The judgment of foreign nations for it's hatred of Gods people and Gods Nation Israel.
The purification and restoration of God's people through intense suffering during the tribulation, the great tribulation and the Day of Gods Wrath even unto both physical and spiritual life and death. We find each of these elements in the book of Joel, as it offers one of the most complete pictures in Scripture of this ultimately redemptive both physical and spiritual event (Joel 2:1–11; 2:28–32; 3:1–16). Joel sees in the future judgments of God. Just as the locusts devoured the land of Judah back in the old testament for failing to Believe and repent unto the one True God of Israel, so shall the land of America and of future Israel be devoured by enemy armies, unless both nations repent of their sins and come back unto the Lord God. For the Lord promises to the people who repent, whether they are Jewish or non-Jewish, an ultimate deliverance from disaster, either physical or spiritual or both.

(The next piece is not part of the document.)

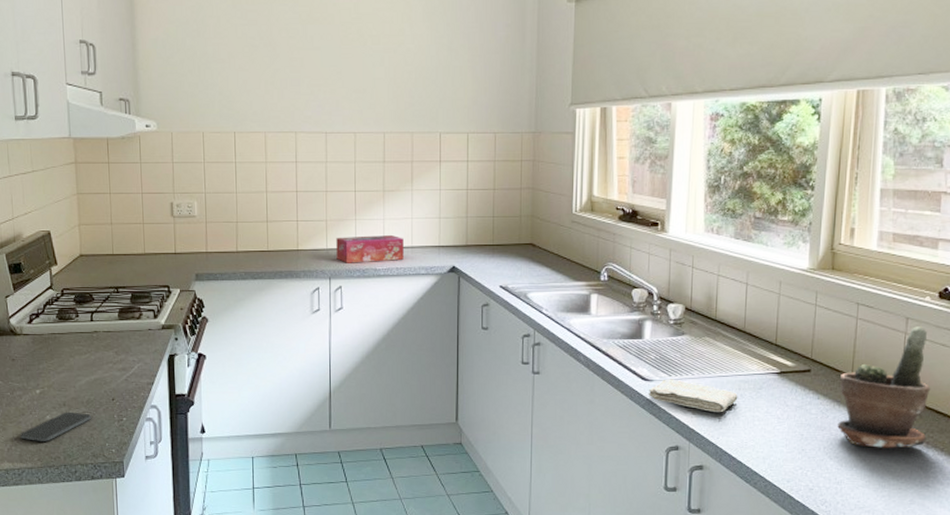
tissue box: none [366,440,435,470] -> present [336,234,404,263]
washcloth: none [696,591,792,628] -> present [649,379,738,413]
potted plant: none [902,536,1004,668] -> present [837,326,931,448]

Joel also warns that punishment against all of the nations who have wronged Israel and the Jewish people, specifically, Tyre, Sidon, the Philistines, Egypt and Edom. Joel mentions the great and terrible "day of the Lord" which is also a day of Gods wrath bestowed upon an unrepentant world in the future. However Joel is quick to remind us that everyone who believes in Jesus and who Repents and who then calls upon the name of the Lord Jesus Christ The True Messiah, they shall be saved. In chapter 2, Joel makes the famous prediction of the Lord "After I have poured out My rains again, I will pour out My Spirit upon all of you! Your sons and daughters will prophesy, your old men will dream dreams, and your young men see visions." The theme of Joel's message is one of coming judgment if Jerusalem and the world at hand do not repent. Joel also speaks of coming prosperity and final blessings, for the people who do ultimately respond in faith, however most of them shall reap those rewards in Heaven. I conclude, therefore, that the prophecy of Joel 2:28–32 does apply to us, precisely to us and especially to us who claim to pin our hope for spiritual salvation of our immortal eternal spiritual soul on Jesus and what God did upon the cross through Jesus for us.